Adesso i legali della Alpi Aviation di Pordenone, ultima preda italiana del disinvolto shopping cinese di tecnologia, garantiscono che la cessione a Pechino del controllo aziendale è avvenuta «in modo trasparente e nel rispetto della normativa». Eppure nelle carte dell'inchiesta della Guardia di finanza non c'è traccia né delle richieste né tantomeno delle autorizzazioni di cui l'azienda friulana avrebbe avuto bisogno anche solo per iniziare le trattative con il governo di Pechino. Perché un dato è certo: al termine della lunga serie di undici «scatole cinesi» (per l'appunto...) a monte della azienda di Hong Kong che ha rilevato il 75% di Alpi Aviation si approda alla Sasac, la commissione per la supervisione dei beni di Stato del regime comunista, e al comitato di sviluppo della zona di Wuxi Liyuan. Era il governo cinese, insomma, a tenere le chiavi dei segreti industriali ad alta tecnologia industriale dell'azienda italiana, quelli che l'avevano fatta inserire nell'elenco dei fornitori del nostro apparato di difesa. Un business ghiotto ma soggetto a regole precise: non si tratta con gli stranieri senza il permesso di Palazzo Chigi. «In discussione - spiega il comandante delle fiamme gialle di Pordenone, Stefano Commentucci - non c'è l'ingresso in Italia di capitali stranieri, che è positivo se riconducibile a vere operazioni di investimento.
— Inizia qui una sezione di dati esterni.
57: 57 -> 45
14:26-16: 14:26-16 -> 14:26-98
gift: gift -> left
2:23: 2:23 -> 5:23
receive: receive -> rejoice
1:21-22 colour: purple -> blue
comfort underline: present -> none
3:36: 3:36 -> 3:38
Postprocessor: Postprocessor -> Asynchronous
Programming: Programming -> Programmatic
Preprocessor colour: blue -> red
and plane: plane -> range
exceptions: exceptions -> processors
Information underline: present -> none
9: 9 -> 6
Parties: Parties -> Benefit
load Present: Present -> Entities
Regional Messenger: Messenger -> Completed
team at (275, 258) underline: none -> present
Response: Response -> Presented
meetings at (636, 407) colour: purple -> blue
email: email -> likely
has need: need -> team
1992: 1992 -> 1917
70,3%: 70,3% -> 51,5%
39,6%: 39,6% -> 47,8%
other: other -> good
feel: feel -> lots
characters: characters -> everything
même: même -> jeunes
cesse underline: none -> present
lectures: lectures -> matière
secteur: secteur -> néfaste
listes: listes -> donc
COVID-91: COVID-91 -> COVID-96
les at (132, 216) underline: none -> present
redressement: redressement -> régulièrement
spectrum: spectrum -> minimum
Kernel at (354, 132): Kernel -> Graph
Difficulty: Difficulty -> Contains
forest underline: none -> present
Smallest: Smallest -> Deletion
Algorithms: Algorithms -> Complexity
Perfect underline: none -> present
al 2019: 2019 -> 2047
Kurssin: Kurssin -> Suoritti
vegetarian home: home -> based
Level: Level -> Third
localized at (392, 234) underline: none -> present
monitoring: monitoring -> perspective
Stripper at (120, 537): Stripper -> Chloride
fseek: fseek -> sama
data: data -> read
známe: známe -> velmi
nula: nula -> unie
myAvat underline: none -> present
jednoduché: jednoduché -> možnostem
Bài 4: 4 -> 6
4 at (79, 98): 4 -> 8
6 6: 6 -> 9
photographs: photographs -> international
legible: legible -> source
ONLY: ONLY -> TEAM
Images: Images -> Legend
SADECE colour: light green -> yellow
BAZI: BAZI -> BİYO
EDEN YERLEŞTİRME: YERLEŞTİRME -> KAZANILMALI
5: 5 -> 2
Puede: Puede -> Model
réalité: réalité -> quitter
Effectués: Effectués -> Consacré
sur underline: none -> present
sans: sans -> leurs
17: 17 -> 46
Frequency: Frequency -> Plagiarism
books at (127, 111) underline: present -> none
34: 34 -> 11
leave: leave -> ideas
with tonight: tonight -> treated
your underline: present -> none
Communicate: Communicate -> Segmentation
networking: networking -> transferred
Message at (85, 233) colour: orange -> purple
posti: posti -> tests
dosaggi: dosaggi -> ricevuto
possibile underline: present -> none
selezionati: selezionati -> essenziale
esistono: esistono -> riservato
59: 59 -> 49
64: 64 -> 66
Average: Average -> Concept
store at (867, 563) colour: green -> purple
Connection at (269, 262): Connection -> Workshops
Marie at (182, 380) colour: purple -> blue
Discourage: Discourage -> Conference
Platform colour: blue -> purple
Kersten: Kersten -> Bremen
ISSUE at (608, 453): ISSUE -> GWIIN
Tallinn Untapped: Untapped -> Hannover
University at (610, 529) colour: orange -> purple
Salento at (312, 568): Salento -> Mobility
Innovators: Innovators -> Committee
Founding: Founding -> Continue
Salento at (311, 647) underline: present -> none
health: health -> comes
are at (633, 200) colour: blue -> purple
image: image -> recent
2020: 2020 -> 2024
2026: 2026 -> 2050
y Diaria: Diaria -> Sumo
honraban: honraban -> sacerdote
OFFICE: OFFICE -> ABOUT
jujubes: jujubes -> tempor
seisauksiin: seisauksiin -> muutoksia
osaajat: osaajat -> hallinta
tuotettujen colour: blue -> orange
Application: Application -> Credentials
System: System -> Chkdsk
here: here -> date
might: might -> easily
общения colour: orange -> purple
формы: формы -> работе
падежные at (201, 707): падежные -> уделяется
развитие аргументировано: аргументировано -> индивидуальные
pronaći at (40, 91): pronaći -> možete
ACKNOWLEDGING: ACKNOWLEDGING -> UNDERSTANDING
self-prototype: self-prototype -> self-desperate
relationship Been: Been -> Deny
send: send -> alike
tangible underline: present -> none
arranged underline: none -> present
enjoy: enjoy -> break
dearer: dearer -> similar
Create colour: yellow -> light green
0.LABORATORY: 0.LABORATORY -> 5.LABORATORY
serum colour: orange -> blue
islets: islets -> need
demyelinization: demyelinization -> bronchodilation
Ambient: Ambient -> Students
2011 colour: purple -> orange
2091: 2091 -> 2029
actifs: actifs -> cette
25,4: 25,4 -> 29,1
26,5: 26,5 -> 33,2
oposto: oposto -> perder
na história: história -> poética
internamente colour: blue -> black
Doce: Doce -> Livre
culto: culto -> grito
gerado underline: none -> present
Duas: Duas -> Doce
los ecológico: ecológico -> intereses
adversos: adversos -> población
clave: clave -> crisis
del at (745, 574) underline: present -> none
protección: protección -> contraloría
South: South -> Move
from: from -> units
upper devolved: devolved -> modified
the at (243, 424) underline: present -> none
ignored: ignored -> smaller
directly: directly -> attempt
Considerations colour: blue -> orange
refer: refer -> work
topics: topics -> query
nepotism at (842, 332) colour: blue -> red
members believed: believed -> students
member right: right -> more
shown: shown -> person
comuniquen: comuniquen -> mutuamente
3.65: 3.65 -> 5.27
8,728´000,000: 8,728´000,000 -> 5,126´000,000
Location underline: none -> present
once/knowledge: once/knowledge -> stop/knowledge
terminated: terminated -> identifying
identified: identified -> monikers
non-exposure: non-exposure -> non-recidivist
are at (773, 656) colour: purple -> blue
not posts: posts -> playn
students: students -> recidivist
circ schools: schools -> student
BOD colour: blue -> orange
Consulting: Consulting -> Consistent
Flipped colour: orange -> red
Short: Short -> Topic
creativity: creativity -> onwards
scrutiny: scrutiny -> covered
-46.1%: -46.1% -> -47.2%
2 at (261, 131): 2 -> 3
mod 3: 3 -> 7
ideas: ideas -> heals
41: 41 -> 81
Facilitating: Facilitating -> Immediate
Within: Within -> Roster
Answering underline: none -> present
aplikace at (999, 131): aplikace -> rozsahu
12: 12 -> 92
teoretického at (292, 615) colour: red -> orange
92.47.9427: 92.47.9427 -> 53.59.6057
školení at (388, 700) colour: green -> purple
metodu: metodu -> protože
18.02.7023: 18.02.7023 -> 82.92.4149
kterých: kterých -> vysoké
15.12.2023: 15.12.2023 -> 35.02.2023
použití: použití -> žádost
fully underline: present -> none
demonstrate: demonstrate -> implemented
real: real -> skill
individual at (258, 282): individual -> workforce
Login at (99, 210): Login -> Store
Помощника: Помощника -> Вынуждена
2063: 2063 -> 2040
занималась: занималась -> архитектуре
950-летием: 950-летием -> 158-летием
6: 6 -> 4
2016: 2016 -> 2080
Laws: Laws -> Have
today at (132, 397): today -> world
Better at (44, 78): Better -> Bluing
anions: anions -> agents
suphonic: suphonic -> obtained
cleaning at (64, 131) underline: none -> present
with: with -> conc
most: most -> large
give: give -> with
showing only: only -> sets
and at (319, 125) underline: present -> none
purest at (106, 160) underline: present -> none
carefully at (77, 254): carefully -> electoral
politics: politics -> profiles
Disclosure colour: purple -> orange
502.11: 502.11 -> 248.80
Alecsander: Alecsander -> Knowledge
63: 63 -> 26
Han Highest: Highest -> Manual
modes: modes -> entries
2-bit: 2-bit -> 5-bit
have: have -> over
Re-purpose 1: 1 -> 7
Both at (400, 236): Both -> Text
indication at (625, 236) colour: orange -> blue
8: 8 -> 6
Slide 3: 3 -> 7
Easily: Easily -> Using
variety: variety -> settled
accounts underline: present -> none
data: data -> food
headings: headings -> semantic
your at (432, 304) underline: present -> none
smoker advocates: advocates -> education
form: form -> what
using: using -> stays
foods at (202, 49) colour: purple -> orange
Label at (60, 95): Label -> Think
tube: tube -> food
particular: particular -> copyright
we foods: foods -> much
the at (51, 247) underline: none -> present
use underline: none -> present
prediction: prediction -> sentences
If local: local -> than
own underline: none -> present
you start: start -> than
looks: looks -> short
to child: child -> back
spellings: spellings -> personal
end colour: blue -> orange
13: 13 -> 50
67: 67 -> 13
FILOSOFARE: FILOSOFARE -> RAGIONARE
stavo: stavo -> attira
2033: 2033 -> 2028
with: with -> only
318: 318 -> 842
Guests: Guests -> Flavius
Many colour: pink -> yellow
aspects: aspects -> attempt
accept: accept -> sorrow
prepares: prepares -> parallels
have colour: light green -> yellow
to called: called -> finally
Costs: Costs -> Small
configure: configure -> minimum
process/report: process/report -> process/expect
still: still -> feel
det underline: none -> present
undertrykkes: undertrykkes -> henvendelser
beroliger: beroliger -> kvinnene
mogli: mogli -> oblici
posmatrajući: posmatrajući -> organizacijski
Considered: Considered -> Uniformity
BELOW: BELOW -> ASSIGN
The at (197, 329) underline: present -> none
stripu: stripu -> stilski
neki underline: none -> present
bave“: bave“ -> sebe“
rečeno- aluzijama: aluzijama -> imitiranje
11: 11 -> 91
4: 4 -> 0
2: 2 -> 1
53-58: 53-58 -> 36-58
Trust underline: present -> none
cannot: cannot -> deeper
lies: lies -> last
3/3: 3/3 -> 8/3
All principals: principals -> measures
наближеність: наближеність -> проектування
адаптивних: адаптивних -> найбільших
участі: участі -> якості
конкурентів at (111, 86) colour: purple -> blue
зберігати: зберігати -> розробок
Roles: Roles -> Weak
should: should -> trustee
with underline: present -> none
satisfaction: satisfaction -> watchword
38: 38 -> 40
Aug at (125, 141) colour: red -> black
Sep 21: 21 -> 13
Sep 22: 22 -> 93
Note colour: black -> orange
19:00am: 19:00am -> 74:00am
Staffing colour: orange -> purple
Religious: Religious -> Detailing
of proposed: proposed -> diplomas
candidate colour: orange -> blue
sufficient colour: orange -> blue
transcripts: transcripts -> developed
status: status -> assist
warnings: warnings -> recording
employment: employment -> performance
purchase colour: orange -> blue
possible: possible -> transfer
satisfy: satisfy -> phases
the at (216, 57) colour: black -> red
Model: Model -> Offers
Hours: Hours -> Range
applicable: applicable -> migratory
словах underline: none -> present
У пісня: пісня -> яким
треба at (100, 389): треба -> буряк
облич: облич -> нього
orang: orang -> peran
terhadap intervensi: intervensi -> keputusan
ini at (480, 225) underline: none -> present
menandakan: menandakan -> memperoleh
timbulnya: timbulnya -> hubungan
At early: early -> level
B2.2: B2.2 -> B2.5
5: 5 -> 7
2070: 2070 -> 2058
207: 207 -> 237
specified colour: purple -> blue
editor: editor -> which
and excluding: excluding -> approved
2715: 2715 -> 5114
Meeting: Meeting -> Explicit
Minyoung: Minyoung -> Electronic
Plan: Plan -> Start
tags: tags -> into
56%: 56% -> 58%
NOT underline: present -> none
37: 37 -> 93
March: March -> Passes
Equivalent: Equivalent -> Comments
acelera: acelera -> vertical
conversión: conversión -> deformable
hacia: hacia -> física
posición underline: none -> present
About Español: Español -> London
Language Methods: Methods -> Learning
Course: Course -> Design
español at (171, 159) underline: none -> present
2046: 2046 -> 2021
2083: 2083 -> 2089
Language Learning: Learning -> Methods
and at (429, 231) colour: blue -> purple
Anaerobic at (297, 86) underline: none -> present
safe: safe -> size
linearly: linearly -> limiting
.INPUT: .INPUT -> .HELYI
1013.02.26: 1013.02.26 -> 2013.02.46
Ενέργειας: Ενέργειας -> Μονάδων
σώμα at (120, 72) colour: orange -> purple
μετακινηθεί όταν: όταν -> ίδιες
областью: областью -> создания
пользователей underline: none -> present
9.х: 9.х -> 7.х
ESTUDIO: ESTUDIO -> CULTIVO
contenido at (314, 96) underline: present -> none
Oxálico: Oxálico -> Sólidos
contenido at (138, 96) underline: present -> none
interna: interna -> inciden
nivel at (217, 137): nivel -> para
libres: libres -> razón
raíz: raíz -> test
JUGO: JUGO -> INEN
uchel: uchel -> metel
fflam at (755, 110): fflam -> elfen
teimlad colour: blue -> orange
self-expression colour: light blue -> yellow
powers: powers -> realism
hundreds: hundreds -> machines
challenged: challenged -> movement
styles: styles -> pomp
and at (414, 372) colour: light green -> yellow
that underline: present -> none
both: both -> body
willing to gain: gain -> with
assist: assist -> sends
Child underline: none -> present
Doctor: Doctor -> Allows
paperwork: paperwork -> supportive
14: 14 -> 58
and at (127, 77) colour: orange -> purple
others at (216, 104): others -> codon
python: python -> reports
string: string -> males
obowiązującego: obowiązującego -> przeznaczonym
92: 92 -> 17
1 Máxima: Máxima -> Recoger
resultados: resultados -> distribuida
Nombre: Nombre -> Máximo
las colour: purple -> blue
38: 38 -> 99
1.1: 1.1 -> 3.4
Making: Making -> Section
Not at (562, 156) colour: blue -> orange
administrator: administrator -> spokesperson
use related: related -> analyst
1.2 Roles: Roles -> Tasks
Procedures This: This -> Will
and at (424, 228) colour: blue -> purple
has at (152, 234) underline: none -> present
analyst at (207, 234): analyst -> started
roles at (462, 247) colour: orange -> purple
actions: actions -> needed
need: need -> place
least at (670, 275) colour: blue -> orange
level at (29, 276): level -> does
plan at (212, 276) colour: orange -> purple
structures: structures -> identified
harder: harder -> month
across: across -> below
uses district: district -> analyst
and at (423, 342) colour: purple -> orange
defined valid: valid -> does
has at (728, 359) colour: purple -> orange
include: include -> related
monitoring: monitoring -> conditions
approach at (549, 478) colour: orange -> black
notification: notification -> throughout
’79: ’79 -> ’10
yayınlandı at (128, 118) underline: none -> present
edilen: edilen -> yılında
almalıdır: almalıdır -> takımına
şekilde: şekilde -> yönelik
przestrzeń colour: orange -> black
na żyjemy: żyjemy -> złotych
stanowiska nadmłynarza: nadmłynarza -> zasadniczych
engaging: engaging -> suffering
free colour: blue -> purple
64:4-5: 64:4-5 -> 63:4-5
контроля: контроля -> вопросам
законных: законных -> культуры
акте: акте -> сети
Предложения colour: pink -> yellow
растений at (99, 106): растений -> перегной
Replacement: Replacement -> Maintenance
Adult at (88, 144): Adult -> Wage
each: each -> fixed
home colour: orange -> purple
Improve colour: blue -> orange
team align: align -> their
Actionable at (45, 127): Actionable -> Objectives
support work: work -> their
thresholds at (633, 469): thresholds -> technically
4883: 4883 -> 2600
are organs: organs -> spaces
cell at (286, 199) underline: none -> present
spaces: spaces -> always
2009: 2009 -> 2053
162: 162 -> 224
C'è l'esigenza di tutelare in alcuni settori, come la sicurezza e ora la sanità, le esigenze del paese attraverso autorizzazioni e controlli». Che in questo caso sono stati aggirati. Tra le tecnologie finite così in mano ai cinesi, quella per la produzione dei sistemi Uav (Unmanned aerial vehicle), dei droni bellici di ultima generazione conformi agli standard Nato. Nel registro degli indagati della Procura finiscono sei nomi: tre sono dirigenti italiani della Alpi Aviation, tre sono cittadini della Repubblica popolare che nello stabilimento friulano si muovevano ormai da padroni.
Delle incursioni cinesi nei settori strategici italiani - dai porti alle telecomunicazioni - sono piene le cronache economiche e le denunce di politici di centrodestra, primo fra tutti il neopresidente del Copasir Adolfo Urso. Ma la gravità della vicenda Alpi Aviation è tale che deve muoversi anche il Pd, con la capogruppo alla Camera Deborah Serracchiani che lancia l'allarme sulla «pulsione espansiva» del governo cinese. Che non si fermavano solo alla Alpi: sul tavolo Pechino era pronta a mettere fino a cento milioni per acquisire una azienda milanese di punta nel settore dell'ambiente e dei rifiuti, altro business crescente. Ma l'accordo non è stato raggiunto.
A Pordenone, invece, l'accordo era stato raggiunto eccome: a partire dal 2018 i cinesi versano un prezzo novanta volte superiore al costo nominale per impadronirsi della maggioranza dell'azienda che produce i droni.
Che a muoversi sul filo del rasoio non era peraltro nuova: dai documenti riservati rivelati da Wikileaks si scopriva che già nel 2009 l'intelligence americana aveva segnato agli omologhi italiani una serie di triangolazioni con Giappone e Iran che permetteva l'approdo al regime di Teheran di tecnologie ad alto rischio. Nonostante la diffusione dei cablo, i rapporti tra Alpi Aviation e le dittature straniere erano proseguiti al punto che lo stand dell'azienda italiana era stato presente nel 2019 alla Fiera internazionale di Shanghai.